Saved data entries
* * * * * * * * *

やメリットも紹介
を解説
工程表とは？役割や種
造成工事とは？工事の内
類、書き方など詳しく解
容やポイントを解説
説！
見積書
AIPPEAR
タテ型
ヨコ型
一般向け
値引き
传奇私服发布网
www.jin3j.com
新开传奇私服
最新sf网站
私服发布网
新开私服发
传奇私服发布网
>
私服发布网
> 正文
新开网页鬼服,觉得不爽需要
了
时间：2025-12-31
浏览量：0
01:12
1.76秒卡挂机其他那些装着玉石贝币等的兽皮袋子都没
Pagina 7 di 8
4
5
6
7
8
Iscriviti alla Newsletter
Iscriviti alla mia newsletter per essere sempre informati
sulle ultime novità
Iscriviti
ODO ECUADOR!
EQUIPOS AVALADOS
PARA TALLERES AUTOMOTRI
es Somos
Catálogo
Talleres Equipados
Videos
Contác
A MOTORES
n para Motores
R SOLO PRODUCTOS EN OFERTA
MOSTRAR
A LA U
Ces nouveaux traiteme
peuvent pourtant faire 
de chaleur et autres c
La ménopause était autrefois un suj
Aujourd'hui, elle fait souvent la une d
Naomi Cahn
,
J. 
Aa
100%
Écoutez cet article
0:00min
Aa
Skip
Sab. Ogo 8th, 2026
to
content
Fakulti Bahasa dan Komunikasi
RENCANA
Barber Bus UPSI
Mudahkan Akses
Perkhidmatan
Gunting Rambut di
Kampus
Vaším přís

* * * * * * * * *

* _Prompt_: Some lines of the data above may hold the word "Iscriviti"; report how many do, and nothing else.

* _Exercise response_: 3